McGarvey is not new to rugby. Far from it. He started back in 2003 as team doctor for (Auckland) Marist, moving to Ponsonby, then to Counties Manukau, Auckland and Canterbury. He had an association with the New Zealand Under 20s and then the Chiefs, when they won the 2012-13 Super Rugby titles, and was doctor for the All Blacks Sevens for several seasons up until the Rio Olympics in 2016.
McGarvey says the medical IP around the Blues is top quality, and he has leaned on those who have been there before and know the ropes, as it were.
“Stephen’s got a wealth of knowledge with this team, so I’ve been in contact with him a lot leading into this season, just trying to make the transition as seamless as possible”.
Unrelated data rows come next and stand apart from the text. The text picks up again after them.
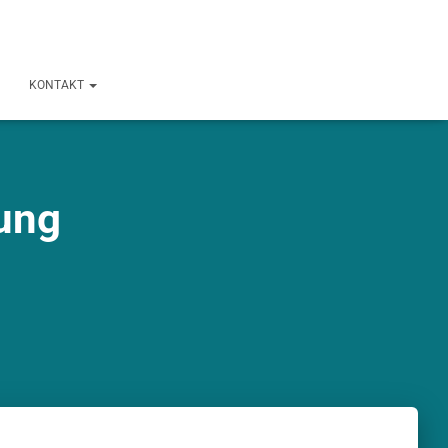
KONTAKT
ung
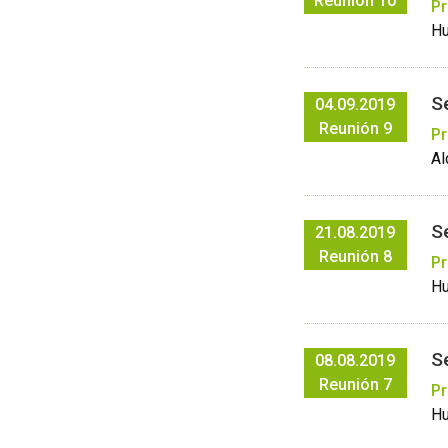
Reunión 10
Pr
Hu
S
04.09.2019
Reunión 9
Pr
Al
S
21.08.2019
Reunión 8
Pr
Hu
S
08.08.2019
Reunión 7
Pr
Hu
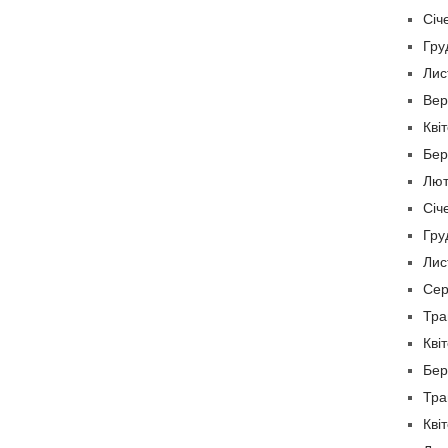
Січ
Гру
Лис
Вер
Кві
Бер
Лют
Січ
Гру
Лис
Сер
Тра
Кві
Бер
Тра
Кві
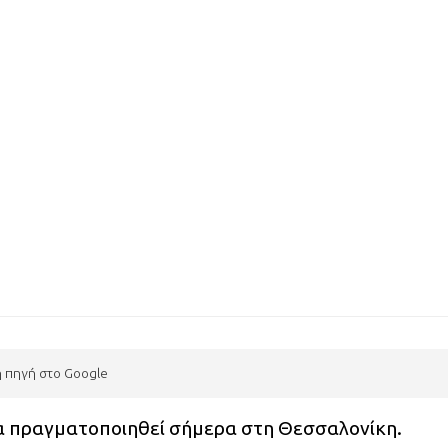
η πηγή στο Google
α πραγματοποιηθεί σήμερα στη Θεσσαλονίκη.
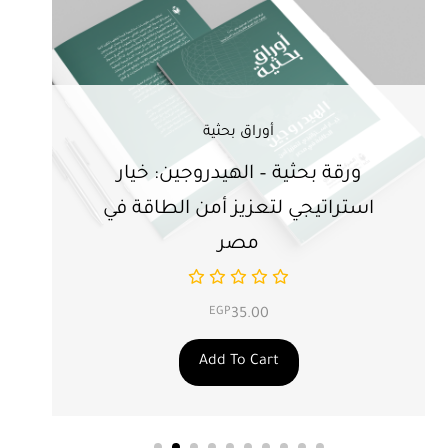
أوراق بحثية
ورقة بحثية – الهيدروجين: خيار
ور
استراتيجي لتعزيز أمن الطاقة في
ال
مصر
EGP
35.00
Add To Cart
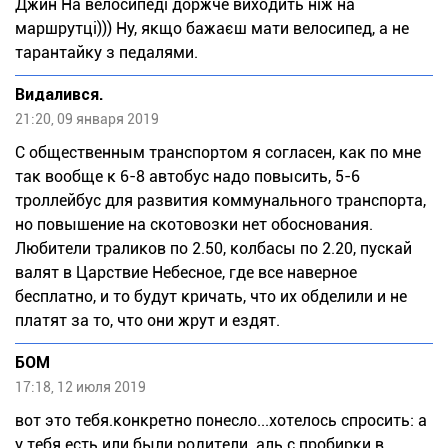
Джин На велосипеді доржче виходить ніж на
маршрутці))) Ну, якщо бажаєш мати велосипед, а не
тарантайку з педалями.
Видалився.
21:20, 09 января 2019
С общественным транспортом я согласен, как по мне
так вообще к 6-8 автобус надо повысить, 5-6
троллейбус для развития коммунального транспорта,
но повышение на скотовозки нет обоснования.
Любители траликов по 2.50, колбасы по 2.20, пускай
валят в Царствие Небесное, где все наверное
бесплатно, и то будут кричать, что их обделили и не
платят за то, что они жрут и ездят.
БОМ
17:18, 12 июля 2019
вот это тебя.конкретно понесло...хотелось спросить: а
у тебя есть или были родители. аль с пробирки в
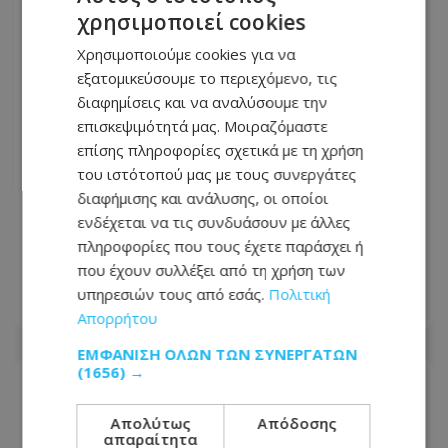
χρησιμοποιεί cookies
Χρησιμοποιούμε cookies για να
εξατομικεύσουμε το περιεχόμενο, τις
διαφημίσεις και να αναλύσουμε την
επισκεψιμότητά μας. Μοιραζόμαστε
επίσης πληροφορίες σχετικά με τη χρήση
του ιστότοπού μας με τους συνεργάτες
διαφήμισης και ανάλυσης, οι οποίοι
ενδέχεται να τις συνδυάσουν με άλλες
Νέος Γενικός Διευθυντής του Hilton
πληροφορίες που τους έχετε παράσχει ή
Nicosia ο Ilio Rodoni
που έχουν συλλέξει από τη χρήση των
υπηρεσιών τους από εσάς.
Πολιτική
07.08.2026 - 12:44
Απορρήτου
ΕΜΦΆΝΙΣΗ ΌΛΩΝ ΤΩΝ ΣΥΝΕΡΓΑΤΏΝ
(1656) →
Απολύτως
Απόδοσης
απαραίτητα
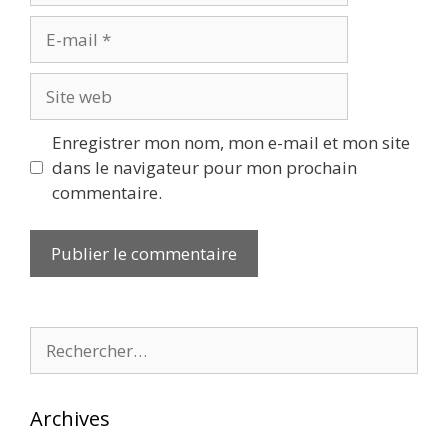
E-
mail
Site
web
Enregistrer mon nom, mon e-mail et mon site
dans le navigateur pour mon prochain
commentaire.
Rechercher :
Archives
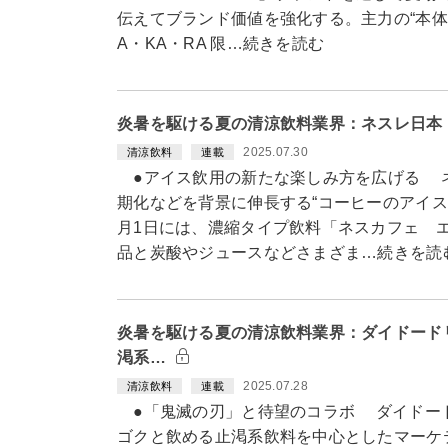
伝えてブランド価値を強化する。主力の“本体”
A・KA・RA 限…続きを読む
炎暑を駆ける夏の清涼飲料業界：ネスレ日本
2025.07.30
清涼飲料
連載
●アイス飲用の新たな楽しみ方を広げる 
期化などを背景に伸長する“コーヒーのアイス
月1日には、濃縮タイプ飲料「ネスカフェ 
品と炭酸やジュースなどさまざま…続きを読
炎暑を駆ける夏の清涼飲料業界：ダイドード
渇系…
2025.07.28
清涼飲料
連載
●「鬼滅の刃」と待望のコラボ ダイドー
ゴクと飲める止渇系飲料を中心としたマーケ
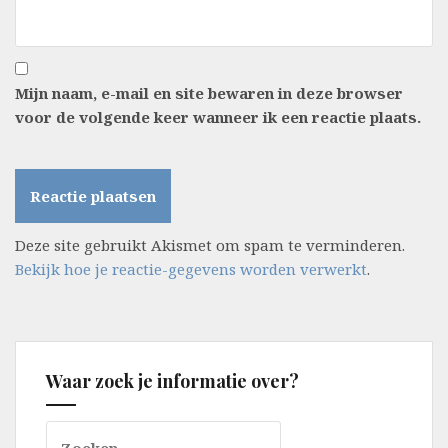
Mijn naam, e-mail en site bewaren in deze browser
voor de volgende keer wanneer ik een reactie plaats.
Deze site gebruikt Akismet om spam te verminderen.
Bekijk hoe je reactie-gegevens worden verwerkt
.
Waar zoek je informatie over?
Zoeken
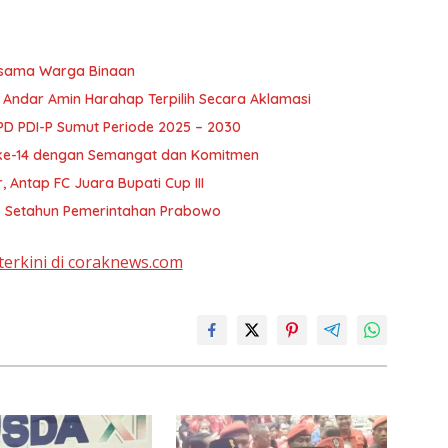
rsama Warga Binaan
: Andar Amin Harahap Terpilih Secara Aklamasi
PD PDI-P Sumut Periode 2025 – 2030
ke-14 dengan Semangat dan Komitmen
Antap FC Juara Bupati Cup III
ja Setahun Pemerintahan Prabowo
terkini di coraknews.com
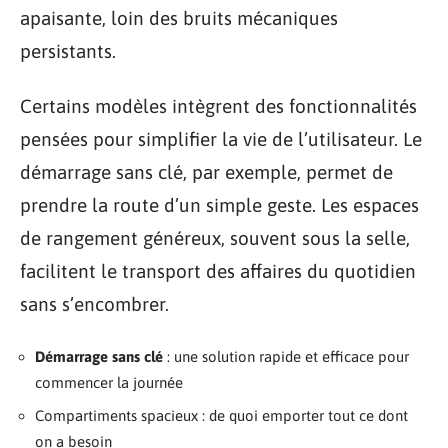
apaisante, loin des bruits mécaniques
persistants.
Certains modèles intègrent des fonctionnalités
pensées pour simplifier la vie de l’utilisateur. Le
démarrage sans clé, par exemple, permet de
prendre la route d’un simple geste. Les espaces
de rangement généreux, souvent sous la selle,
facilitent le transport des affaires du quotidien
sans s’encombrer.
Démarrage sans clé
: une solution rapide et efficace pour
commencer la journée
Compartiments spacieux : de quoi emporter tout ce dont
on a besoin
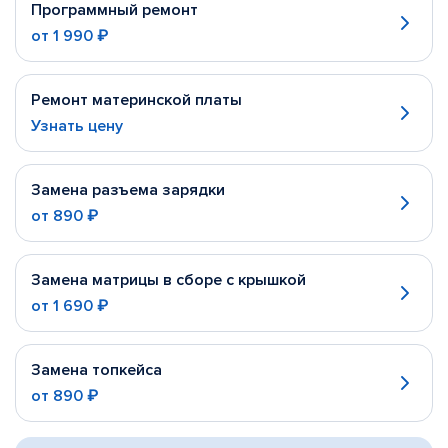
Программный ремонт
от
1 990 ₽
Ремонт материнской платы
Узнать цену
Замена разъема зарядки
от
890 ₽
Замена матрицы в сборе с крышкой
от
1 690 ₽
Замена топкейса
от
890 ₽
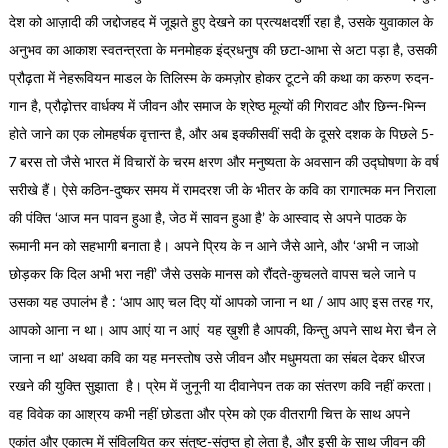
देश को आज़ादी की जद्दोजहद में जूझते हुए देखने का प्रत्यक्षदर्शी रहा है, उसके युवाकाल के
अनुभव का आकाश स्वतन्त्रता के मनमोहक इंद्रधनुष की छटा-आभा से अटा पड़ा है, उसकी
प्रौढ़ता में नेहरूवियन माडल के तिलिस्म के कमज़ोर होकर टूटने की कथा का करुण रुदन-
गान है, प्रौढ़ोत्तर वार्धक्य में जीवन और समाज के श्रेष्ठ मूल्यों की गिरावट और छिन्न-भिन्न
होते जाने का एक लोमहर्षक वृत्तान्त है, और अब इक्कीसवीं सदी के दूसरे दशक के पिछले 5-
7 बरस तो जैसे भारत में विचारों के चरम क्षरण और मनुष्यता के अवसान की उद्घोषणा के वर्ष
सरीखे हैं। ऐसे कठिन-दुष्कर समय में रामदरश जी के भीतर के कवि का रागात्मक मन निराला
की पंक्ति ‘आज मन पावन हुआ है, जेठ में सावन हुआ है’ के आस्वाद से अपने पाठक के
रूमानी मन को सहभागी बनाता है। अपने प्रिय के न आने जैसे आने, और ‘अभी न जाओ
छोड़कर कि दिल अभी भरा नहीं’ जैसे उसके मानस को रौंदते-कुचलते वापस चले जाने प
उसका यह उपालंभ है : ‘आप आए चल दिए यों आपको जाना न था / आप आए इस तरह गर,
आपको आना न था। आप आएं या न आएं यह ख़ुशी है आपकी, किन्तु अपने साथ मेरा चैन ले
जाना न था’ अथवा कवि का यह मनस्तोष उसे जीवन और मधुमयता का संबल देकर धीरज
रखने की युक्ति सुझाता है। प्रेम में जुनूनी या दीवानेपन तक का संतरण कवि नहीं करता।
वह विवेक का आश्रय कभी नहीं छोडता और प्रेम को एक वीतरागी चित्त के साथ अपने
एकांत और एकात्म में संविलयित कर संतुष्ट-संतृप्त हो लेता है, और इसी के साथ जीवन की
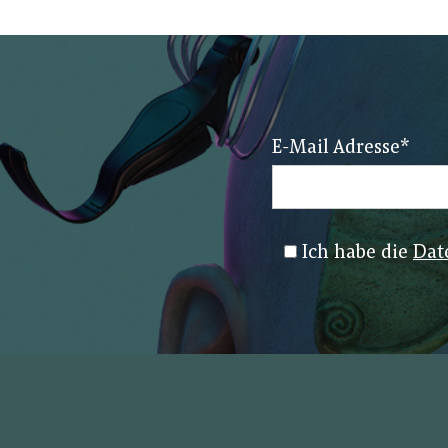
E-Mail Adresse
*
Ich habe die
Dat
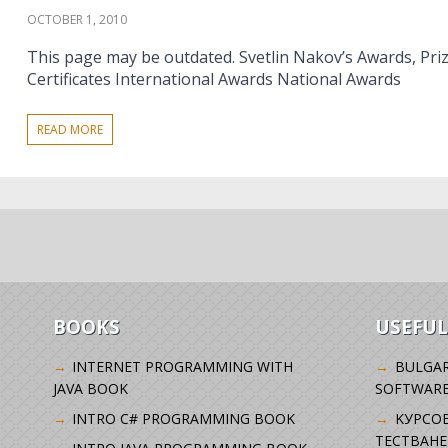
OCTOBER 1, 2010
This page may be outdated. Svetlin Nakov’s Awards, Pri
Certificates International Awards National Awards
READ MORE
BOOKS
USEFUL
INTERNET PROGRAMMING WITH
BULGAR
JAVA BOOK
SOFTWARE
INTRO C# PROGRAMMING BOOK
KУРСО
ТЕСТВАНЕ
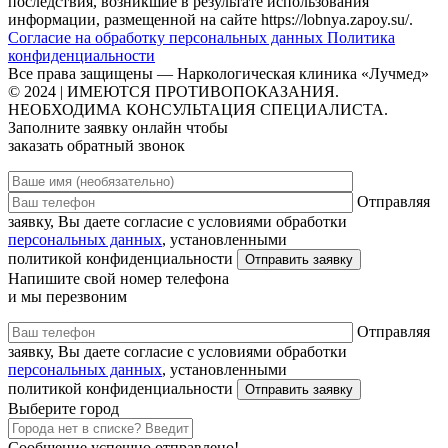
последствия, возникшие в результате использования
информации, размещенной на сайте https://lobnya.zapoy.su/.
Согласие на обработку персональных данных
Политика
конфиденциальности
Все права защищены — Наркологическая клиника «Лучмед»
© 2024 | ИМЕЮТСЯ ПРОТИВОПОКАЗАНИЯ.
НЕОБХОДИМА КОНСУЛЬТАЦИЯ СПЕЦИАЛИСТА.
Заполните заявку онлайн чтобы
заказать обратный звонок
Отправляя
заявку, Вы даете согласие с условиями обработки
персональных данных
, установленными
политикой конфиденциальности
Напишите свой номер телефона
и мы перезвоним
Отправляя
заявку, Вы даете согласие с условиями обработки
персональных данных
, установленными
политикой конфиденциальности
Выберите город
Сообщение успешно отправлено!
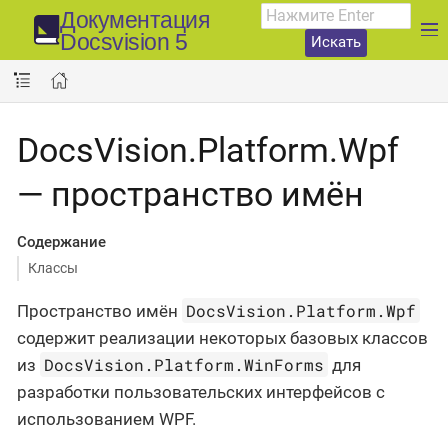
Документация
Docsvision 5
Искать
DocsVision.Platform.Wpf
— пространство имён
Содержание
Классы
DocsVision.Platform.Wpf
Пространство имён
содержит реализации некоторых базовых классов
DocsVision.Platform.WinForms
из
для
разработки пользовательских интерфейсов с
использованием WPF.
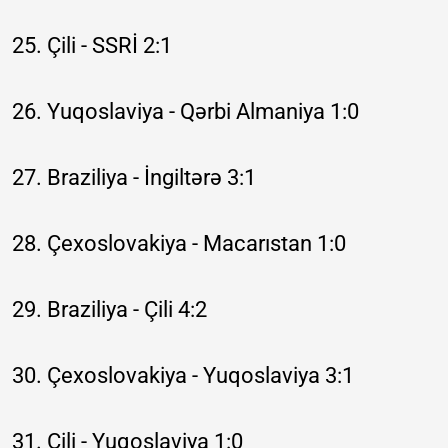
25. Çili - SSRİ 2:1
26. Yuqoslaviya - Qərbi Almaniya 1:0
27. Braziliya - İngiltərə 3:1
28. Çexoslovakiya - Macarıstan 1:0
29. Braziliya - Çili 4:2
30. Çexoslovakiya - Yuqoslaviya 3:1
31. Çili - Yuqoslaviya 1:0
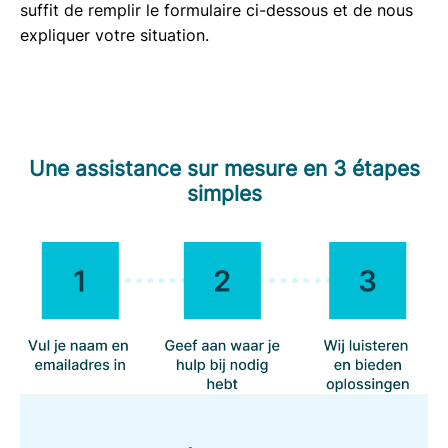
suffit de remplir le formulaire ci-dessous et de nous
expliquer votre situation.
Une assistance sur mesure en 3 étapes
simples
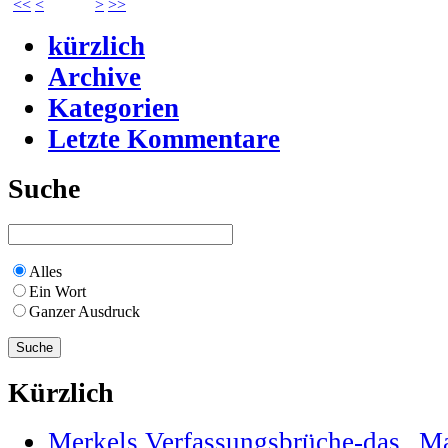
<<
<
>
>>
kürzlich
Archive
Kategorien
Letzte Kommentare
Suche
Alles
Ein Wort
Ganzer Ausdruck
Kürzlich
Merkels Verfassungsbrüche-das „Maa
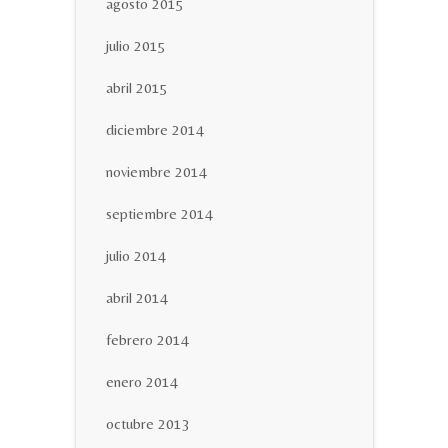
agosto 2015
julio 2015
abril 2015
diciembre 2014
noviembre 2014
septiembre 2014
julio 2014
abril 2014
febrero 2014
enero 2014
octubre 2013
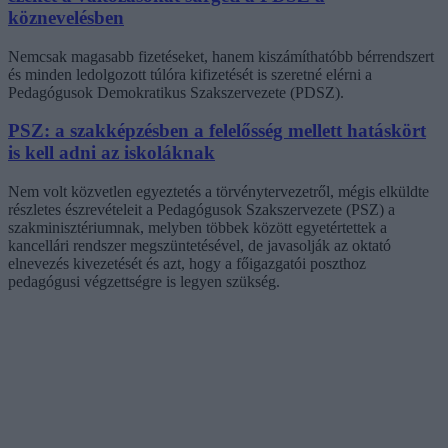
köznevelésben
Nemcsak magasabb fizetéseket, hanem kiszámíthatóbb bérrendszert
és minden ledolgozott túlóra kifizetését is szeretné elérni a
Pedagógusok Demokratikus Szakszervezete (PDSZ).
PSZ: a szakképzésben a felelősség mellett hatáskört
is kell adni az iskoláknak
Nem volt közvetlen egyeztetés a törvénytervezetről, mégis elküldte
részletes észrevételeit a Pedagógusok Szakszervezete (PSZ) a
szakminisztériumnak, melyben többek között egyetértettek a
kancellári rendszer megszüntetésével, de javasolják az oktató
elnevezés kivezetését és azt, hogy a főigazgatói poszthoz
pedagógusi végzettségre is legyen szükség.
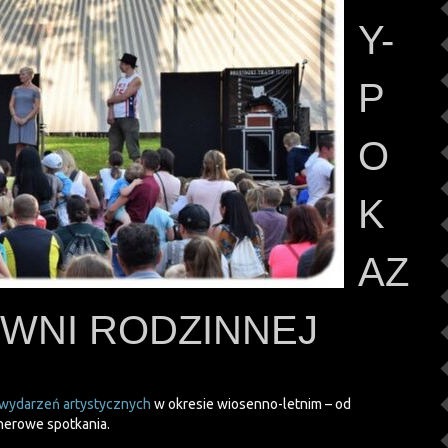
Y-
P
O
K
AZ
DOWNI RODZINNEJ
 wydarzeń artystycznych
w okresie wiosenno-letnim – od
enerowe spotkania.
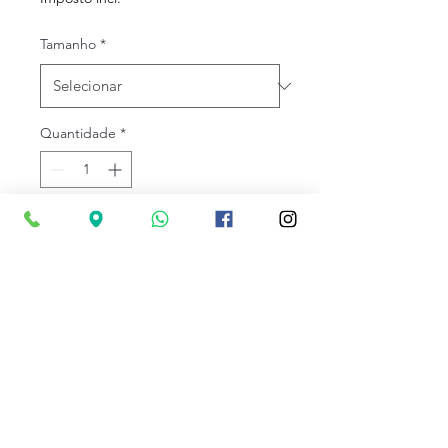
Tamanho
*
Quantidade
*
Adicionar ao carrinho
Sapatilhas de corrida de
trail masculino. Adequado
para iniciantes. Comece suas
primeiras aventuras nas
montanhas com eles! Eles
Especificações
oferecerão a você bom
amortecimento, estabilidade
O cabedal é feito de malha respirável,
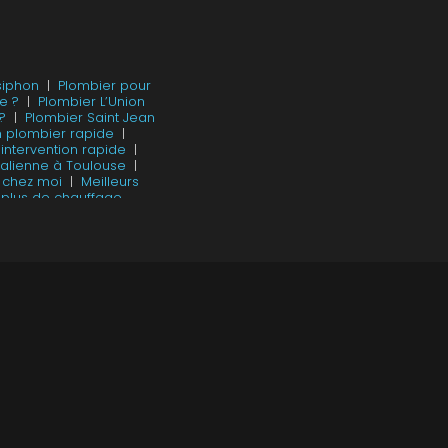
siphon
|
Plombier pour
e ?
|
Plombier L’Union
?
|
Plombier Saint Jean
n plombier rapide
|
ntervention rapide
|
talienne à Toulouse
|
e chez moi
|
Meilleurs
plus de chauffage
“We’re also fortunate that, four years ago the Blues invested in world class integrated sports management software that provides a single view of medical, fitness and training”.
Being a sports doctor at a Super Rugby club is bit more involved than just keeping an eye on injuries and making sure the hydration levels are high. The need for communication with all the coaching and medical staff is paramount, especially around the health of players.
“At club level, it might be one coach, one physio, one doctor, and so that communication might be easier. But we have five coaches, two physios, three S&C coaches. It’s really easy, if the communication isn’t good, for there to be mixed messages around players in terms of their welfare. It needs to be constant and consistent,” he says.
In the meantime, McGarvey will be monitoring the players’ sleeping patterns and watching the collisions closely for any signs of injury or concussion.
Such is the life of a sports physician.